──────── Data in this exercise ────────
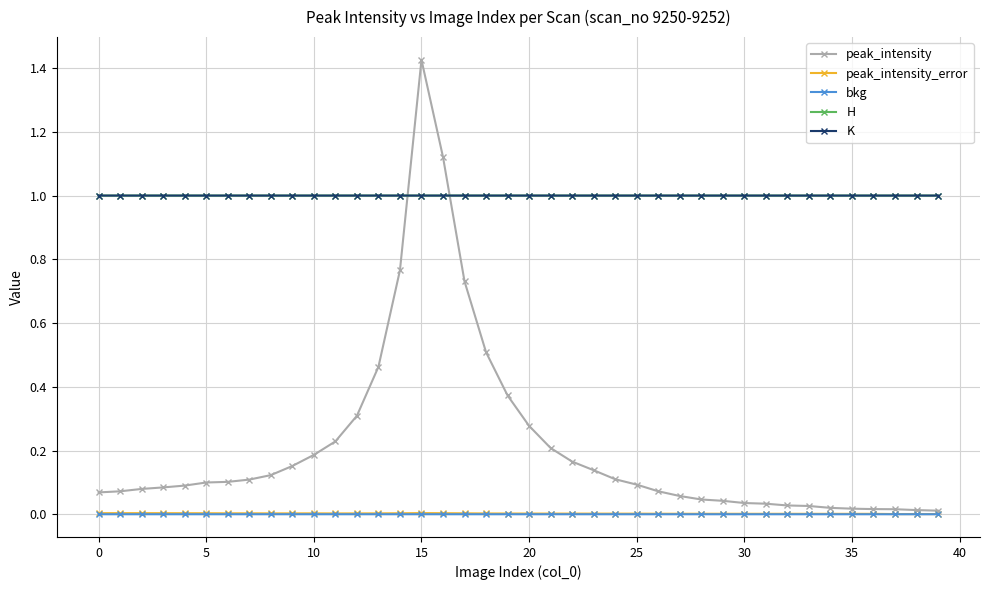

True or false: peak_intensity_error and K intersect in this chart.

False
────────
──────── Data in this exercise ────────
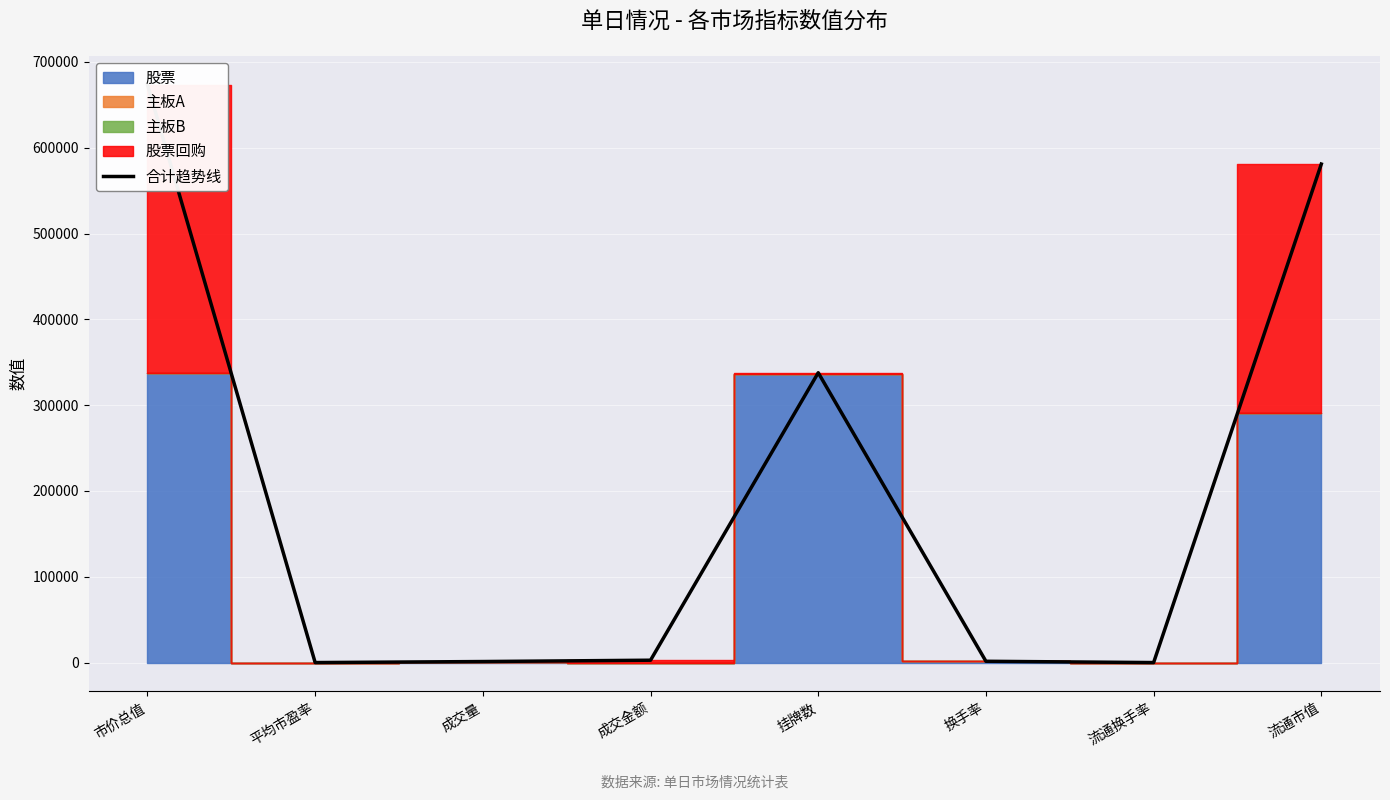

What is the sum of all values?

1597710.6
────────
──────── Data in this exercise ────────
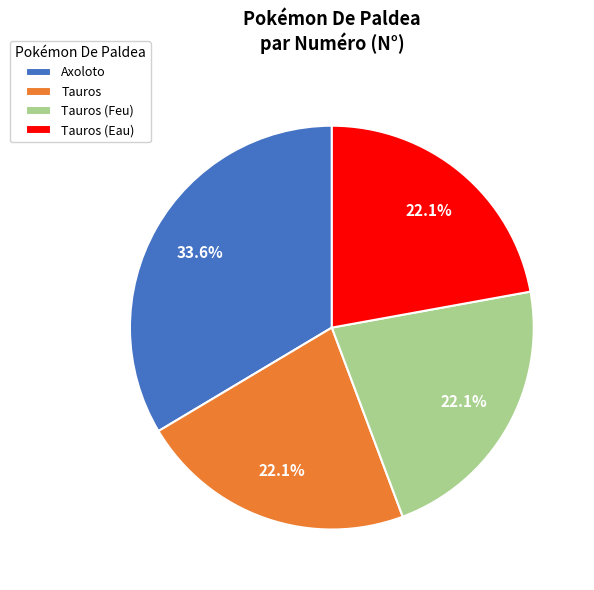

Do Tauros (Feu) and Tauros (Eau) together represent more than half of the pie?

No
────────
== Instructions for the task ==
Please gather each line from the entries above that contains the word "chart", and copy those lines out in full.

== Exercise response ==
True or false: peak_intensity_error and K intersect in this chart.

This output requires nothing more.